В одном деле Филипп был признан непререкаемым авторитетом — правда, лишь в стенах своей кафедры. Ему не было равных во время экзаменационной сессии. Он был педантичен, дотошен, строг и, конечно, справедлив. Да и кто кроме него мог поставить такую тонкую оценку, как 4+/4+?+, будучи совершенно в ней уверенным и способным обосновать ее с неопровержимой убедительностью? На заседаниях кафедры, посвященных обсуждению экзаменационных билетов, коллеги опасались его зоркого взгляда, разом замечавшего неоднозначные заголовки, прошлогодние темы, любой досадный недосмотр, позволявший студентам подогнать один ответ под два вопроса. Составленные им билеты являли собой произведение искусства, над которым он трудился часами с увлечением и самоотдачей, приукрашивая стиль и полируя слог, взвешивая каждое слово, искусно манипулируя всякими там «как… так и» и по заслугам наделяя доступных авторов замысловатыми вопросами, а заумных — вопросами полегче. Он приглашал студентов к размышлению, комментарию, анализу, разграничительной оценке и, наконец, к обсуждению блестящих эпиграмм своего собственного изобретения, выдаваемых им за цитаты из анонимных критиков.
Кто-то из коллег раз высказался, что Филиппу стоит опубликовать свои экзаменационные вопросы. В предложении таилась насмешка, но идея захватила его — поразмыслив над ней пару часов, он почувствовал, что сам Бог указывает ему путь избавления от профессионального бесплодия. Это будет новая, революционная форма, сжатый, но исчерпывающий обзор английской литературы в вопросах, элегантно напечатанных на белоснежной бумаге с большими промежутками. Каждый вопрос, это чудо средоточия, лаконизма и многозначительности, немедленно вызовет желание читать и перечитывать его, раздумывать над ним, он будет столь же переполнен скрытым смыслом и загадочен, как хайку, и так же легок для запоминания, как поговорка, — вопрос, таящий в своем чреве намек, зародыш мудрого ответа. «Избранные вопросы по литературе» Филиппа Лоу. Книга, с которой могут сравниться разве что «Мысли» Паскаля или «Философские исследования» Витгенштейна…

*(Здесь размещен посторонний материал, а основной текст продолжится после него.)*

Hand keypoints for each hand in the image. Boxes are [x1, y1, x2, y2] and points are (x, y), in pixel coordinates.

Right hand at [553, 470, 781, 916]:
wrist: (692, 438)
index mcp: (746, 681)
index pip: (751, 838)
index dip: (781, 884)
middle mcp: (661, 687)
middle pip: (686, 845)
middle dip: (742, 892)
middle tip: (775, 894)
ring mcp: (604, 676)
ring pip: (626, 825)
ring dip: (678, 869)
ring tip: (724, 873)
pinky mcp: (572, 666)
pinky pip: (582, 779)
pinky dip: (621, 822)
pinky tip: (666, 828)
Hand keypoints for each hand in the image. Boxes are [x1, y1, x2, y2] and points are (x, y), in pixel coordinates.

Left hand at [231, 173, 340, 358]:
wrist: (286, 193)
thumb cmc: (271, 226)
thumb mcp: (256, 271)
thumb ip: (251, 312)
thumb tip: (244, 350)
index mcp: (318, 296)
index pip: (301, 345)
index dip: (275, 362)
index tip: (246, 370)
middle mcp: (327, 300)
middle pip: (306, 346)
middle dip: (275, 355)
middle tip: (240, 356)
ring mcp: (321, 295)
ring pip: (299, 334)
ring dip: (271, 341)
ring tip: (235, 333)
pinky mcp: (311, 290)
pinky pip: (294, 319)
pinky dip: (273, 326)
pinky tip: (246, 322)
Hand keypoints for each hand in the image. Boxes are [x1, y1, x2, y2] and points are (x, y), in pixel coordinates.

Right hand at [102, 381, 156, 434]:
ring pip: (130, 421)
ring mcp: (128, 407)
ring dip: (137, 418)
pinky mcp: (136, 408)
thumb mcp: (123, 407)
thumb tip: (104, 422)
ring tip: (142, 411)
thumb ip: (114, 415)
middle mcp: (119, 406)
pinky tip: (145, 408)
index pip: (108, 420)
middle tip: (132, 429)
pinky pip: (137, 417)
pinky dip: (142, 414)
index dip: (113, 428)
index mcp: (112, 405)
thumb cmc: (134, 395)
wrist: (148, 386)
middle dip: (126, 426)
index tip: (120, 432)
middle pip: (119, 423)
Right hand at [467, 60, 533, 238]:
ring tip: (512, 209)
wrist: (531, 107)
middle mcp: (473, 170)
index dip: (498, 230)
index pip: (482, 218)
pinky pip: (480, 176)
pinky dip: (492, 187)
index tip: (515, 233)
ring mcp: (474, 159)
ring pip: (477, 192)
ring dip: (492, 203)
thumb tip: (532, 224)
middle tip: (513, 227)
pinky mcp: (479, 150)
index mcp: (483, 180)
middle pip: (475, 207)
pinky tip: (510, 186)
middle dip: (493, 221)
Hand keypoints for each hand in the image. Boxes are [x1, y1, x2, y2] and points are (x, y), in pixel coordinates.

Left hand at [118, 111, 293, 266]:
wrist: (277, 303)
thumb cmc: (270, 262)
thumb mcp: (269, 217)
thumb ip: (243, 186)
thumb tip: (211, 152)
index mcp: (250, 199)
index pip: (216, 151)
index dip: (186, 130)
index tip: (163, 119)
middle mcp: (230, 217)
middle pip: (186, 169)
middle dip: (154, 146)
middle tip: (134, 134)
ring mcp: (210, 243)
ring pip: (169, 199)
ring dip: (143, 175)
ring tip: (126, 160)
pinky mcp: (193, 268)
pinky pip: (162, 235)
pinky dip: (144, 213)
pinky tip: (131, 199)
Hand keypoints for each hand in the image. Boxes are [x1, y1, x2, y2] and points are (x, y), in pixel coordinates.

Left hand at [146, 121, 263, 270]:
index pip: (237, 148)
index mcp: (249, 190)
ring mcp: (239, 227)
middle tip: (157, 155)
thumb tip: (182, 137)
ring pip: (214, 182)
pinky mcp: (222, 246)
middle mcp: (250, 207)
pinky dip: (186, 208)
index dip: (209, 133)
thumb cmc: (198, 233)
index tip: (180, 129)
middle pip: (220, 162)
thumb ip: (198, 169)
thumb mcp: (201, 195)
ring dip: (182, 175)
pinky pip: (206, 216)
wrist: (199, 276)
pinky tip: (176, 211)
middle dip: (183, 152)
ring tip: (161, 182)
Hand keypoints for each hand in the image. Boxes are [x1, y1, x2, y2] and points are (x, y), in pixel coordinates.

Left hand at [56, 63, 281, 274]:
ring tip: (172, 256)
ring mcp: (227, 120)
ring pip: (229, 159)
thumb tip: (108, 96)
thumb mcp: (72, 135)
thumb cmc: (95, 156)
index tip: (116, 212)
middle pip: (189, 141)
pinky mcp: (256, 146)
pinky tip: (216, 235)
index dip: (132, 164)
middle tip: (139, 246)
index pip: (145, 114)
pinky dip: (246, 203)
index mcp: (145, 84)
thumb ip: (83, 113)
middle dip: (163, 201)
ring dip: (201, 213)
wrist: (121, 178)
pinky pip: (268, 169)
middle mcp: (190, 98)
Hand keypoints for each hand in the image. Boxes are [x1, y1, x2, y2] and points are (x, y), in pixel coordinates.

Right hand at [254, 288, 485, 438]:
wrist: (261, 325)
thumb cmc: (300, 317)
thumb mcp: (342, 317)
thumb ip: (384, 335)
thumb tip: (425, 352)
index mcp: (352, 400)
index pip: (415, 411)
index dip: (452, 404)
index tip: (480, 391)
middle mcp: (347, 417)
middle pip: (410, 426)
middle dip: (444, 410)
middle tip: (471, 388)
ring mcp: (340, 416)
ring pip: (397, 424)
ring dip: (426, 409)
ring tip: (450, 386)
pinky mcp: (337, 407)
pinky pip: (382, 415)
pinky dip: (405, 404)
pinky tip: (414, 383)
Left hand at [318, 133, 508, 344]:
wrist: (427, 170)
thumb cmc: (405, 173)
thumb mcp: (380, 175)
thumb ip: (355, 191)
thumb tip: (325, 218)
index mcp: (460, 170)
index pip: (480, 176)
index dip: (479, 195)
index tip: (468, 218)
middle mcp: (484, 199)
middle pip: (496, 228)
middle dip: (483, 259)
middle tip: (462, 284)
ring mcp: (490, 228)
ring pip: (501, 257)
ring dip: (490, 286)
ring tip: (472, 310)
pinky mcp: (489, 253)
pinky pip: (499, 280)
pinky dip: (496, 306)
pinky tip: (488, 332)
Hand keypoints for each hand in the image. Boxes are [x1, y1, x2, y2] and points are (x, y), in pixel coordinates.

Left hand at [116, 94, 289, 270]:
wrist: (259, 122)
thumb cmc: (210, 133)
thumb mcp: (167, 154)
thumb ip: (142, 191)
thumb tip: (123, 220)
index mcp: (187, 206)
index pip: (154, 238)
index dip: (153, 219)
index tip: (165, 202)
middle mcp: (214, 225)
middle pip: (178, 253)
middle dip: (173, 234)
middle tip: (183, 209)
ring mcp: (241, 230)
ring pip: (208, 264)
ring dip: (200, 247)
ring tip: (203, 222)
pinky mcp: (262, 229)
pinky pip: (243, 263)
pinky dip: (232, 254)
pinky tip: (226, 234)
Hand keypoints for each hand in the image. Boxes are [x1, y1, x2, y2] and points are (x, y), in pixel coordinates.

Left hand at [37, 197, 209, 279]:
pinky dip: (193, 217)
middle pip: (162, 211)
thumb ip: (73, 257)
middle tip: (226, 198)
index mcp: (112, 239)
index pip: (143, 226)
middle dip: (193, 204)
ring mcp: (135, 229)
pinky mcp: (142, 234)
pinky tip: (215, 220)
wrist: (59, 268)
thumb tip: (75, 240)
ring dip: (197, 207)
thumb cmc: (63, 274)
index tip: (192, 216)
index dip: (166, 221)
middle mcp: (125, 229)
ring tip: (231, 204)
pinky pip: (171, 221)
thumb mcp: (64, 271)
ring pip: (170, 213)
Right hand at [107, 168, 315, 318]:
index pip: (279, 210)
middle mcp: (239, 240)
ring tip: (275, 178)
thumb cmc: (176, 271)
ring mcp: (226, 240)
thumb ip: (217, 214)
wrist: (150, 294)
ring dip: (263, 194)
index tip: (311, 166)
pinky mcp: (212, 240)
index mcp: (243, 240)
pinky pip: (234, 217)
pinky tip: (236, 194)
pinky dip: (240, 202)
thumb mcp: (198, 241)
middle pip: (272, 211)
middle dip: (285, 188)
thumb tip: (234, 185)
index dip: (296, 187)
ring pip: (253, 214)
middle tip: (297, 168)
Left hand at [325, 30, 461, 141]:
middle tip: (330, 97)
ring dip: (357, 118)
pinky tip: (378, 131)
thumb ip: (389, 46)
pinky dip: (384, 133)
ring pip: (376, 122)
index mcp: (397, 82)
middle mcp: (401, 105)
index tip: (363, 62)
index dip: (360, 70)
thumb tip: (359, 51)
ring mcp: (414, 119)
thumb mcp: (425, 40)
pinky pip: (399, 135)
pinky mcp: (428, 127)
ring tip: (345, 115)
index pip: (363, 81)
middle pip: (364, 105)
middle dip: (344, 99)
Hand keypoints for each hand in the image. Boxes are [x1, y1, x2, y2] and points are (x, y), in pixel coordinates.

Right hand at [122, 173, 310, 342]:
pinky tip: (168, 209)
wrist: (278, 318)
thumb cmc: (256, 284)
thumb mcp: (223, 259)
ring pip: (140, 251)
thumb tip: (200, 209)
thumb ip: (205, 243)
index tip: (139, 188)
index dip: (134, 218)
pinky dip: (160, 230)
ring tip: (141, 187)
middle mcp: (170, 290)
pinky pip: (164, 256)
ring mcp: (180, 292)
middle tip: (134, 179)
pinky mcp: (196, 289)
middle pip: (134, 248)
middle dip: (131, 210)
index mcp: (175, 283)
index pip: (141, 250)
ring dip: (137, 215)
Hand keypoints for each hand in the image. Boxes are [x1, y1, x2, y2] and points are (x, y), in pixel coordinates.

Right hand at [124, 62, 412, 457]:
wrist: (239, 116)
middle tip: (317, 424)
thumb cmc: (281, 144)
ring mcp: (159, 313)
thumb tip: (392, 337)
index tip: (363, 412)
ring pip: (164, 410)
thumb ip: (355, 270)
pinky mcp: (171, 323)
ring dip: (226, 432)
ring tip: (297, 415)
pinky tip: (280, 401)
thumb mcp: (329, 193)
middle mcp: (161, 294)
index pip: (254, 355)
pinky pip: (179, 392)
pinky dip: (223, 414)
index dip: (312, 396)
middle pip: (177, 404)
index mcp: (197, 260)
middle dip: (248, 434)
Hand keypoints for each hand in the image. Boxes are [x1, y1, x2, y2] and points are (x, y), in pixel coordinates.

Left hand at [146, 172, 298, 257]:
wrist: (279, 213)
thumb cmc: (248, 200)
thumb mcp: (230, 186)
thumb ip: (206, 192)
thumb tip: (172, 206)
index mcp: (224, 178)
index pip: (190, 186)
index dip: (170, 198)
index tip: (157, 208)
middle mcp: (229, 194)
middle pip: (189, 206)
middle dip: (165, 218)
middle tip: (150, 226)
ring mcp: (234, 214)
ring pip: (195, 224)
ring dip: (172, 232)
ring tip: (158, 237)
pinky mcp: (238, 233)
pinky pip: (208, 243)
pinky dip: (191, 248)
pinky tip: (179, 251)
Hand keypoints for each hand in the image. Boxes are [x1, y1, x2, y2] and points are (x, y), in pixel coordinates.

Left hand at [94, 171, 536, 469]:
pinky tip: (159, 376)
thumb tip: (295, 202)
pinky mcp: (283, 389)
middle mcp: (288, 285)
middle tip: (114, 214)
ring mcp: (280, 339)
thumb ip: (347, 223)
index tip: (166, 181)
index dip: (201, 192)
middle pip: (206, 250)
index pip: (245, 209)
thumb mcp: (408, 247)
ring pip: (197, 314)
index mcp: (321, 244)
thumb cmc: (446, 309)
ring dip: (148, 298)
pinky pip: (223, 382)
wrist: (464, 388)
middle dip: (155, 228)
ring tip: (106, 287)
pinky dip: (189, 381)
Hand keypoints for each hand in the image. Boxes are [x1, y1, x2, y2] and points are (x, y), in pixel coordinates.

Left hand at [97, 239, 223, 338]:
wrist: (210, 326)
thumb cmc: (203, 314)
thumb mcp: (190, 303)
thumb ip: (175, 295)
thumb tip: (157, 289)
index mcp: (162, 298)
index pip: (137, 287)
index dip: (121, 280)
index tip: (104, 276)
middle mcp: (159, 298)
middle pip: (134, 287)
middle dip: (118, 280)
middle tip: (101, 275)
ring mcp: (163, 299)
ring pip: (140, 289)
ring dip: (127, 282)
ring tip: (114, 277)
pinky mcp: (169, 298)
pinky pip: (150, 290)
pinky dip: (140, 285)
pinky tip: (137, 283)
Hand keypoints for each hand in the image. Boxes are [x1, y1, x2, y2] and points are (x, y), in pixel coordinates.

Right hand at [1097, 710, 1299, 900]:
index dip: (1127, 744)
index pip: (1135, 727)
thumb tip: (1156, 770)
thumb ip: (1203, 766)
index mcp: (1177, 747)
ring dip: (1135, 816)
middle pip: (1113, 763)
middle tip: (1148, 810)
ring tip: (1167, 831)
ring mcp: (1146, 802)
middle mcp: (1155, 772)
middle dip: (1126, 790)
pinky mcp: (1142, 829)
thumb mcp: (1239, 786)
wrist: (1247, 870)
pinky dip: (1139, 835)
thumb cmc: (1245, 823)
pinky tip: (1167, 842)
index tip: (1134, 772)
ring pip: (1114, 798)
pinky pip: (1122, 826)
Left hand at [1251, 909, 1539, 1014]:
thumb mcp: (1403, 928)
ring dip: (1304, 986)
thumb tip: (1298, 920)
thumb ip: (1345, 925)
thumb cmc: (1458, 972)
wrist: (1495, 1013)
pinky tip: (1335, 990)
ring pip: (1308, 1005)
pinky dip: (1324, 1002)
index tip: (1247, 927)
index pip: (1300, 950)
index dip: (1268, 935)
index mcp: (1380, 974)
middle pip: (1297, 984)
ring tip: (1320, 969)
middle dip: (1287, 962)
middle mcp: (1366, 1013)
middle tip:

Но проект этот зачах, как и предыдущие, более традиционные, а тем временем студенты Раммиджа начали кампанию за отмену принятой формы экзаменов, и единственный талант Филиппа Лоу оказался под угрозой. Потом его стали посещать сомнения в том, вполне ли он соответствует карьере, избранной пятнадцать лет назад скорее не осознанно, а под влиянием успешно сданных выпускных экзаменов.